You can set the read preference in a SQL session:

```sql
SET READ_PREFERENCE = 'follower';
```

---

## HTTP Protocol

For HTTP requests, specify the `X-Greptime-Read-Preference` header.

Example:

```bash
curl -X POST \
  -H "Content-Type: application/x-www-form-urlencoded" \
  -H "X-Greptime-Read-Preference: follower" \
  -d "sql=select * from monitoring" \
  http://localhost:4000/v1/sql
```

---

## Example: Reading from Read Replicas

Before reading from Read Replicas, you need to add Read Replicas to the table.

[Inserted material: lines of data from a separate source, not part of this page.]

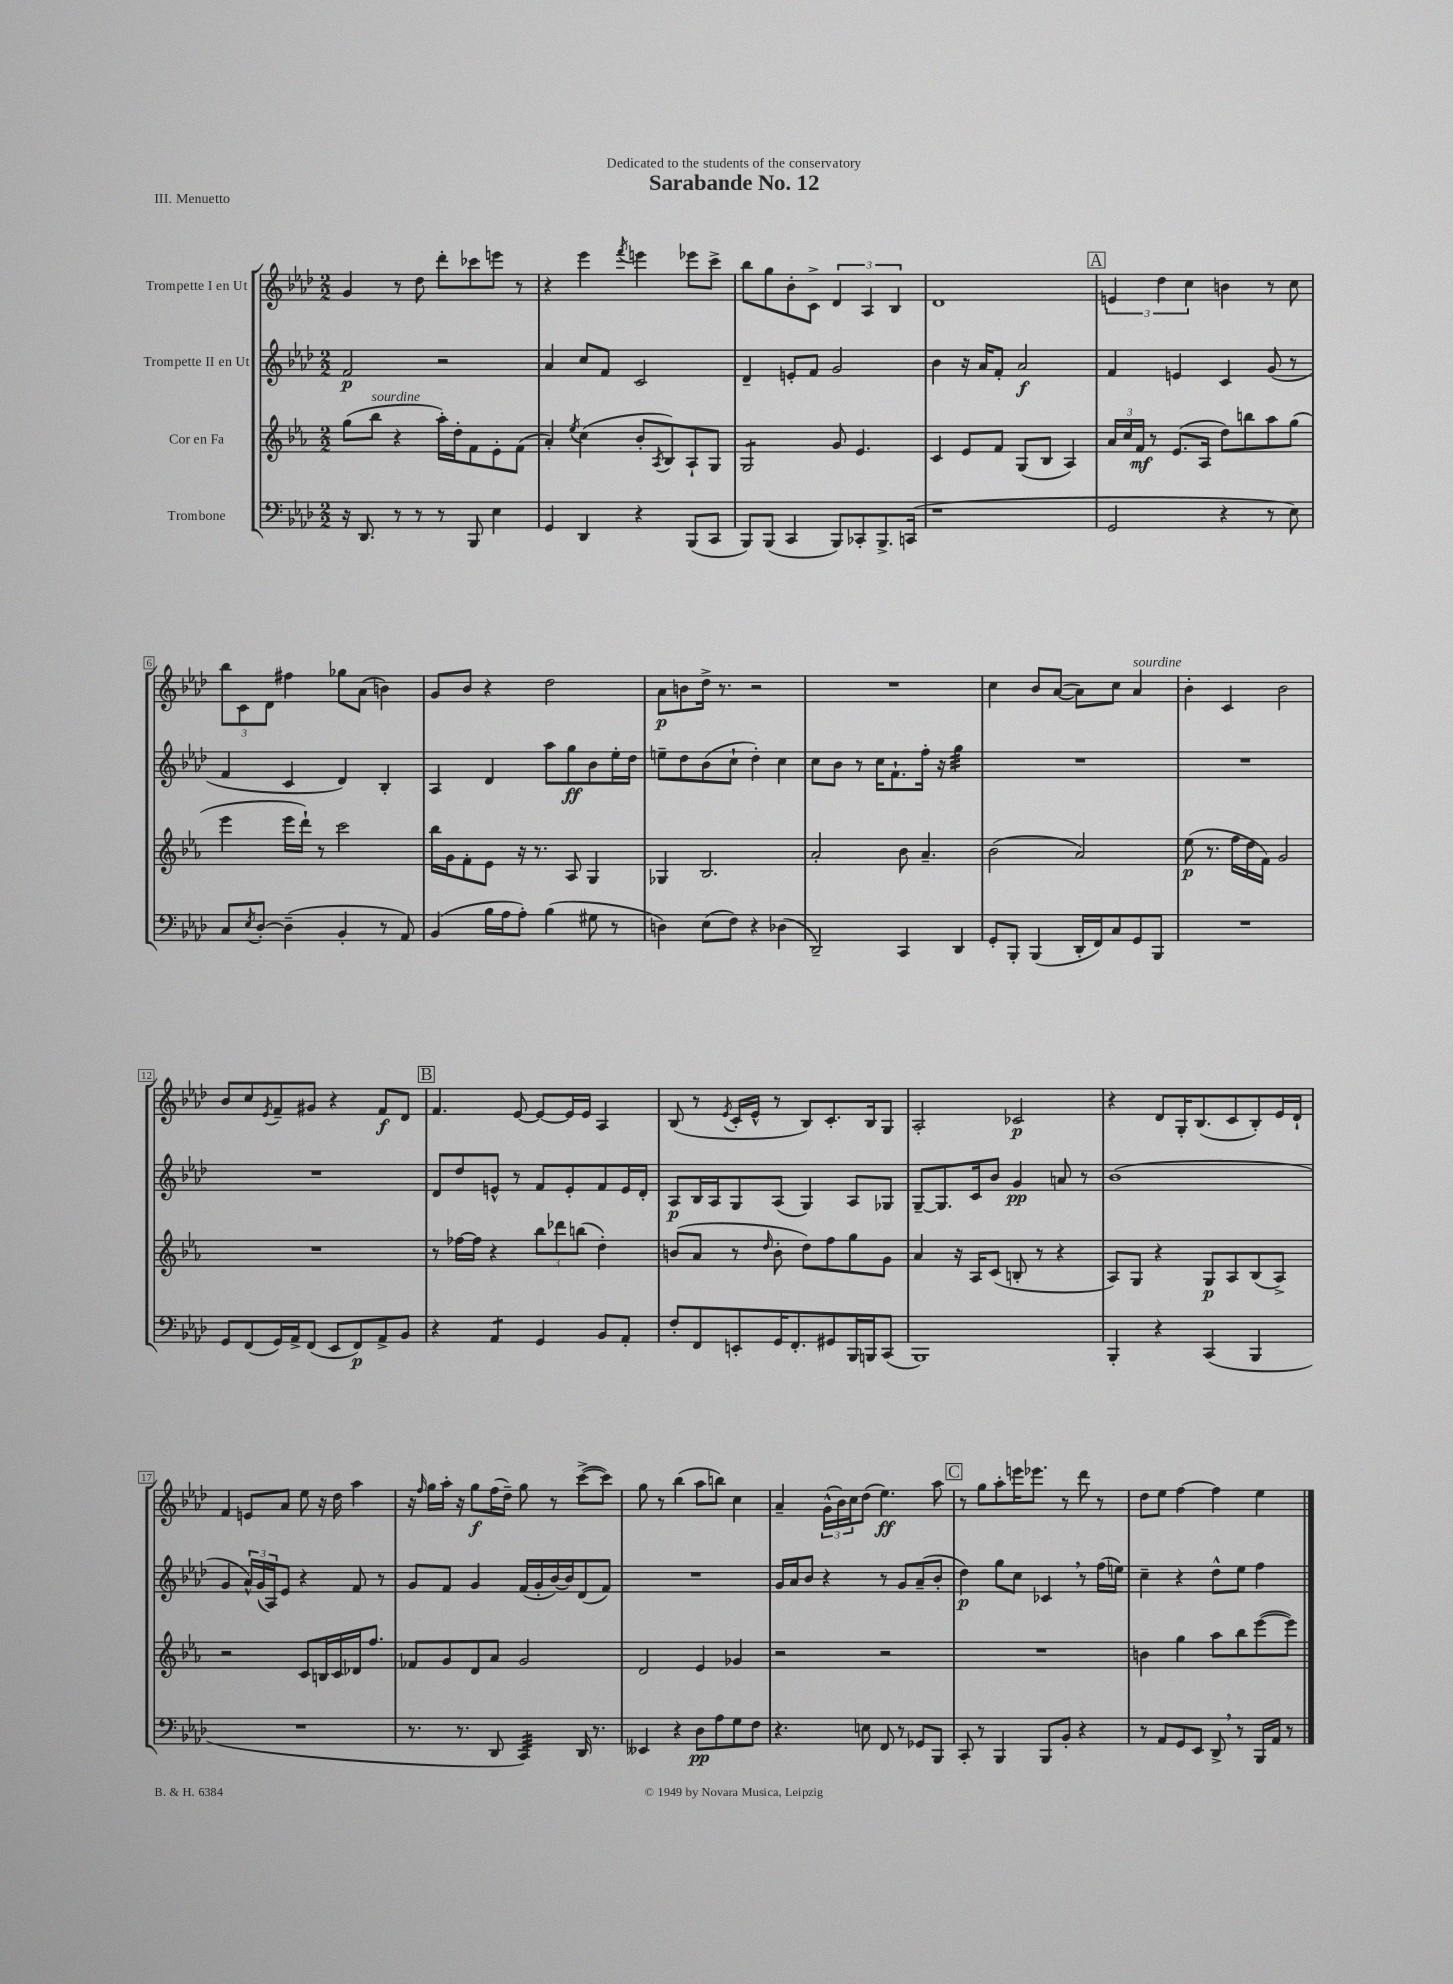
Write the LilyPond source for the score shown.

\header { title = "Sarabande No. 12" dedication = "Dedicated to the students of the conservatory" piece = "III. Menuetto" }
<<
\new StaffGroup <<
\new Staff = "s0" \with { instrumentName = "Trompette I en Ut" } {
    \clef treble \key aes \major \numericTimeSignature \time 2/2
    g'4 r8 des''8 des'''8-. ces'''8 e'''8 r8 |
    r4 ees'''4 \acciaccatura { f'''8 } e'''4 ees'''8 c'''8-> |
    bes''8 g''8 bes'8-. c'8-> \tuplet 3/2 { des'4 aes4 bes4 } |
    des'1 |
    \mark \markup { \box "A" } \tuplet 3/2 { e'4 des''4 c''4 } b'4 r8 c''8 |
    \tuplet 3/2 { bes''8 c'8 des'8 } fis''4 ges''8 aes'8( b'4) |
    g'8 bes'8 r4 des''2 |
    aes'8\p b'8 des''16-> r8. r2 |
    R1 |
    c''4 bes'8 aes'8~( aes'8) c''8 aes'4^\markup { \italic "sourdine" } |
    bes'4-. c'4 bes'2 |
    bes'8 c''8 \acciaccatura { ees'8 } f'8-- gis'8 r4 f'8\f des'8 |
    \mark \markup { \box "B" } f'4. ees'8~ ees'8~ ees'16 ees'16 aes4 |
    bes8( r8 \acciaccatura { ees'8 } c'16-. ees'16-^ r8 bes8) c'8.-. bes16 g8 |
    aes2-. ces'2\p |
    r4 des'8 g16-. bes8.( c'8 bes8-.) ees'16 des'16-! |
    f'4 e'8 aes'8 ees''8 r16 des''16 aes''4 |
    r16 \grace { f''16 } g''16 aes''16-. r16 g''8\f f''16( des''16--) g''8 r8 c'''8~->( c'''8) |
    g''8 r8 bes''4( aes''8 b''8) c''4 |
    aes'4-- \tuplet 3/2 { g'16-^( bes'16) c''16 } des''8( ees''4.\ff) aes''8 |
    \mark \markup { \box "C" } r8 g''8 aes''8-. e'''16 ees'''8. r8 des'''8 r8 |
    des''8 ees''8 f''4~ f''4 ees''4 \bar "|." |
}
\new Staff = "s1" \with { instrumentName = "Trompette II en Ut" } {
    \clef treble \key aes \major \numericTimeSignature \time 2/2
    f'2\p r2 |
    aes'4 c''8 f'8 c'2 |
    des'4-- e'8-. f'8 g'2 |
    bes'4 r16 aes'16 f'8-. aes'2\f |
    \mark \markup { \box "A" } f'4 e'4 c'4 g'8( r8 |
    f'4 c'4 des'4) bes4-. |
    aes4 des'4 aes''8 g''8\ff bes'8 ees''16-. des''16 |
    e''8-- des''8 bes'8( c''8-! des''4-.) c''4 |
    c''8 bes'8 r8 c''16 f'8.-! f''16-. r16 g''4:32 |
    R1 |
    R1 |
    R1 |
    \mark \markup { \box "B" } des'8 des''8 e'8-^ r8 f'8 e'8-. f'8 e'16 des'16-. |
    aes8\p bes16 aes16 g8 aes8( g4) aes8 ges8 |
    g8~-- g8. c'16 bes'8 g'4\pp a'8 r8 |
    bes'1( |
    g'4 \tuplet 3/2 { aes'16-^) g'16( aes16) } ees'8 r4 f'8 r8 |
    g'8 f'8 g'4 f'16( g'16-. bes'16~) bes'16 des'8( f'8) |
    R1 |
    g'16 aes'16 bes'8 r4 r8 g'8 aes'8--( bes'8-. |
    \mark \markup { \box "C" } des''4\p) g''8 c''8 ces'4 \breathe r8 f''16( e''16) |
    c''4-- r4 des''8-^ ees''8 f''4 \bar "|." |
}
\new Staff = "s2" \with { instrumentName = "Cor en Fa" } {
    \clef treble \key ees \major \numericTimeSignature \time 2/2
    g''8( bes''8^\markup { \italic "sourdine" } r4 aes''16-.) d''16-. f'8 ees'8-. f'8( |
    aes'4-.) \acciaccatura { ees''8 } c''4( bes'8-. \acciaccatura { aes8 } bes8) aes8-! g8 |
    g2:8 g'8 ees'4. |
    c'4 ees'8 f'8 g8( bes8 aes4) |
    \mark \markup { \box "A" } \tuplet 3/2 { aes'16 c''16 f'16\mf } r8 ees'8.( aes16 d''8) b''8 aes''8 g''8( |
    ees'''4 ees'''16 d'''16-!) r8 c'''2 |
    bes''16 g'16 f'8-. ees'8 r16 r8. aes8 g4 |
    ges4 bes2. |
    aes'2-. bes'8 aes'4.-- |
    bes'2( aes'2) |
    ees''8\p( r8. f''16 d''16 f'16) g'2 |
    R1 |
    \mark \markup { \box "B" } r8 fes''16~ fes''16 r4 \tuplet 3/2 { bes''8 des'''8 b''8( } d''4-.) |
    b'8( aes'8 r8 \grace { d''16 } b'8-. d''8) f''8 g''8 g'8 |
    aes'4 r16 aes16 c'8( b8-. r8 r4 |
    aes8) g8 r4 g8\p aes8 bes8( aes8->) |
    r2 c'8 b16 c'16 des'16 f''8. |
    fes'8 g'8 d'8 aes'8 g'2 |
    d'2 ees'4 ges'4 |
    r2 r2 |
    \mark \markup { \box "C" } R1 |
    b'4 g''4 aes''8 bes''8 ees'''8~( ees'''8) \bar "|." |
}
\new Staff = "s3" \with { instrumentName = "Trombone" } {
    \clef bass \key aes \major \numericTimeSignature \time 2/2
    r16 des,8. r8 r8 r8 bes,,8 ees4 |
    g,4 des,4 r4 bes,,8( c,8 |
    bes,,8) bes,,8( c,4 bes,,8) ces,8-. bes,,8.-> c,16( |
    r1 |
    \mark \markup { \box "A" } g,2 r4 r8 ees8) |
    c8 \acciaccatura { ees8 } des8~-. des4--( bes,4-. r8 aes,8) |
    bes,4( bes16 aes16 aes8-.) bes4( gis8 r8 |
    d4) ees8( f8) r4 des4( |
    des,2--) c,4 des,4 |
    g,8-. bes,,8-. bes,,4( des,16-. f,16) c8 g,8 bes,,8 |
    R1 |
    g,8 f,8( g,16) aes,16-> f,8( ees,8 f,8\p) aes,8-> bes,8 |
    \mark \markup { \box "B" } r4 aes,4:8 g,4 bes,8 aes,8-. |
    f8-. f,8 e,8-. g,16 f,8.-. gis,8 bes,,16 b,,16 c,8( |
    bes,,1) |
    bes,,4-. r4 c,4( bes,,4 |
    R1 |
    r8. r8. des,8 c,4:32) des,16 r8. |
    eeses,4 r4 des8\pp aes8 g8 f8 |
    r4. e8 f,8 r8 ges,8 bes,,8 |
    \mark \markup { \box "C" } c,8-. r8 bes,,4 bes,,8 bes,8-. r4 |
    r8 aes,8 g,8 ees,8 des,8-> \breathe r8 bes,,16 aes,16 r8 \bar "|." |
}
>>
>>
\layout { \context { \Score \override BarNumber.stencil = #(make-stencil-boxer 0.1 0.3 ly:text-interface::print) } }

See [Replica Management](/enterprise/read-replicas/manage-read-replicas.md) for more details.

Insert some data into a table:

```sql
INSERT INTO foo (ts, i, s)
VALUES
  (1, -1, 's1'),
  (2, 0, 's2'),
  (3, 1, 's3');
```

Set the read preference to read replicas:

```sql
SET READ_PREFERENCE = 'follower';
```

Query the data:

```sql
SELECT * FROM foo ORDER BY ts;

+----------------------------+------+------+
| ts                         | i    | s    |
+----------------------------+------+------+
| 1970-01-01 00:00:00.001000 |   -1 | s1   |
| 1970-01-01 00:00:00.002000 |    0 | s2   |
| 1970-01-01 00:00:00.003000 |    1 | s3   |
+----------------------------+------+------+
```

---

## Verifying Follower Reads

To confirm that queries are served by read replicas, use `EXPLAIN ANALYZE`:

```sql
EXPLAIN ANALYZE SELECT * FROM foo ORDER BY ts;
```

* A **non-zero `other_ranges`** value indicates read replicas were involved.
* With the `VERBOSE` option, you can see details like this:

```plaintext
extension_ranges: [LeaderMemtableRange{leader: Peer { id: 1, addr: "192.168.50.189:14101" }, num_rows: 2, time_range: (1::Millisecond, 2::Millisecond) ...
```

If the query runs only on leaders, this `extension_ranges` section will not appear.